Sensible, Shmensible - brew that beer and let everything else be damned! It does seem like I'd be a real monster, but how many times have you expected one type of flavor/character, and got something you NEVER expected? I think I would try a 5 or even 3 gallon batch before the big'boy 10 gallon batch...just in case the experiment goes a little funny and the monster turns on its owner.

As far as names, what about FRANKENFEST or KALASHNI-MALT or THE MONSTER FROM THE MALTY LAGOON?

Just some thoughts. Haha.
 
Koelsch is just a clean ale yeast, yeah, and you can ferment it quite cool for an ale yeast (even in the high 50s). You could also use a Scottish or American yeast that goes into the high 50s, if possible, to create something lageroid. Or you could use California lager yeast (the steam beer stuff), which though a lager strain can handle the mid-60s. With ice as your friend, any of those could give you a pretty clean profile.
 
You are correct! Thank you for that - couldn't remember which was the blend, which wasn't. We're using Wyeast 2565.
 
Sensible, Shmensible - brew that beer and let everything else be damned! It does seem like I'd be a real monster, but how many times have you expected one type of flavor/character, and got something you NEVER expected? I think I would try a 5 or even 3 gallon batch before the big'boy 10 gallon batch...just in case the experiment goes a little funny and the monster turns on its owner.

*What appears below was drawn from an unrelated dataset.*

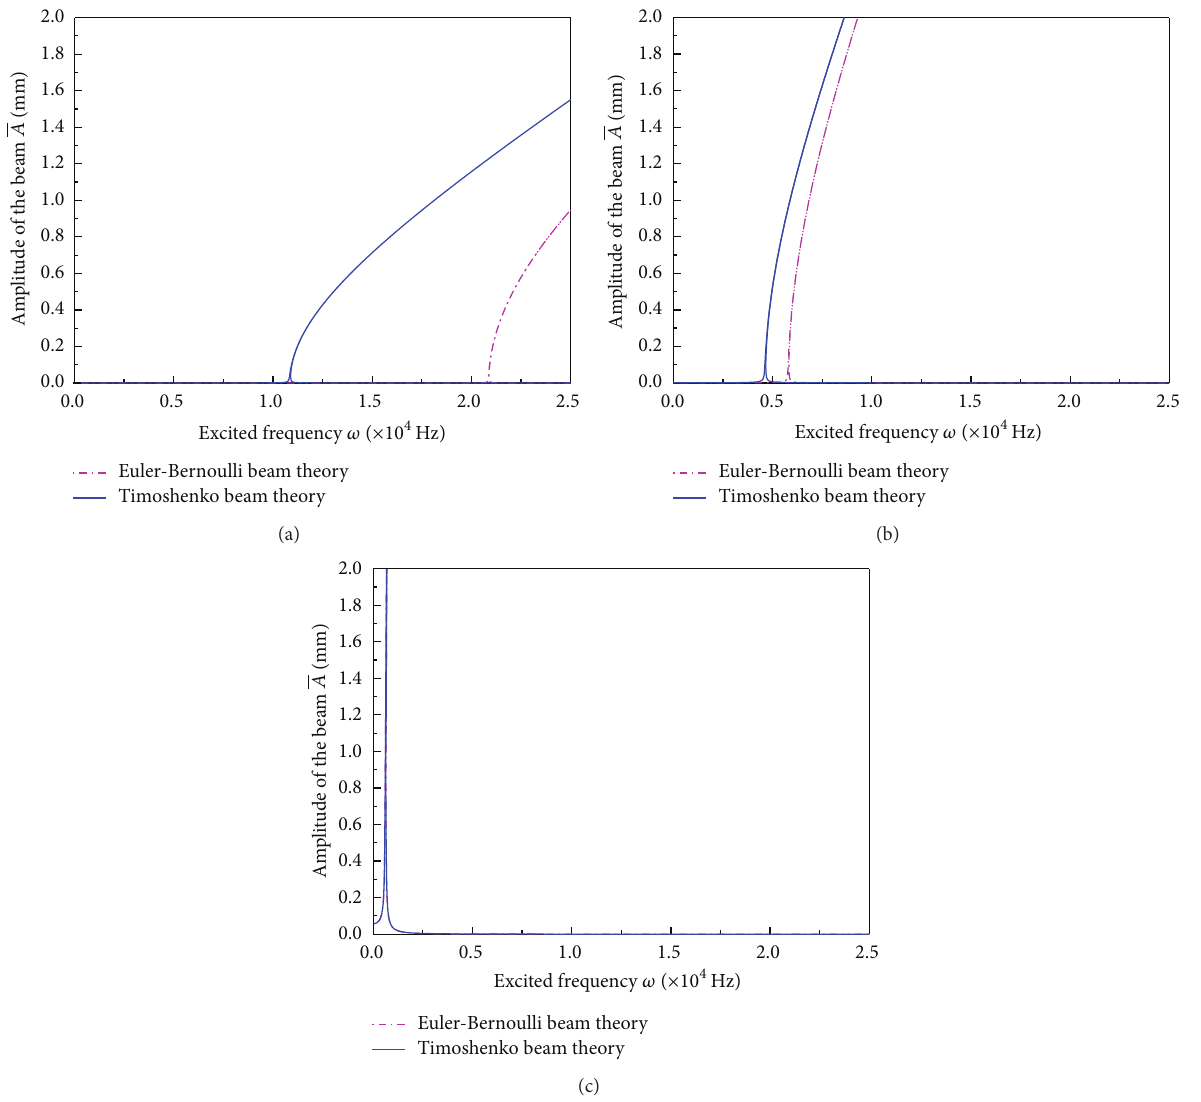
Figure 4: Frequency responses of the composite beams in the phase transformation state from martensite to austenite under the excitations ( 𝑇 = 50 ∘ C, 𝜀 0 = 0.03 , 𝑉 𝑠 = 0.005 , and 𝑞 0 = 10 N): (a) 𝐿/ℎ = 5 ; (b) 𝐿/ℎ = 10 ; and (c) 𝐿/ℎ = 50 . Table 4: The nonlinear natural frequency for different values of 𝑉 𝑠 with various 𝐴 0 /ℎ ( 𝐿/ℎ = 6 , 𝑇 = 60 ∘ C, and 𝜀 0 = 0.03 ). 𝐴 /ℎ Beam theory 𝑉 0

As far as names, what about FRANKENFEST or KALASHNI-MALT or THE MONSTER FROM THE MALTY LAGOON?

Just some thoughts. Haha.

Having the monster turn on its owner reminds me of the "Dunwich Horror" story by HP Lovecraft, maybe we'll call it the Dunwich Slayer :tank:
 
"Having the monster turn on its owner reminds me of the "Dunwich Horror" story by HP Lovecraft, maybe we'll call it the Dunwich Slayer"

Fantastic name! As every homebrewer knows, there is nothing more important than a wicked beer name. Ingredients, sanitation, flavor...ALL are secondary to a bitchin' name! Hahaha.
 
Kaiser Lickin Marzen didn't get it??

Well, epic as it is, it is a little bizarre if you didn't see the origin.
 
I vote for Kaiser Lickin Schweinehund. Who wouldn't drink Imperial Pigdog? The potential of the label art is unlimited.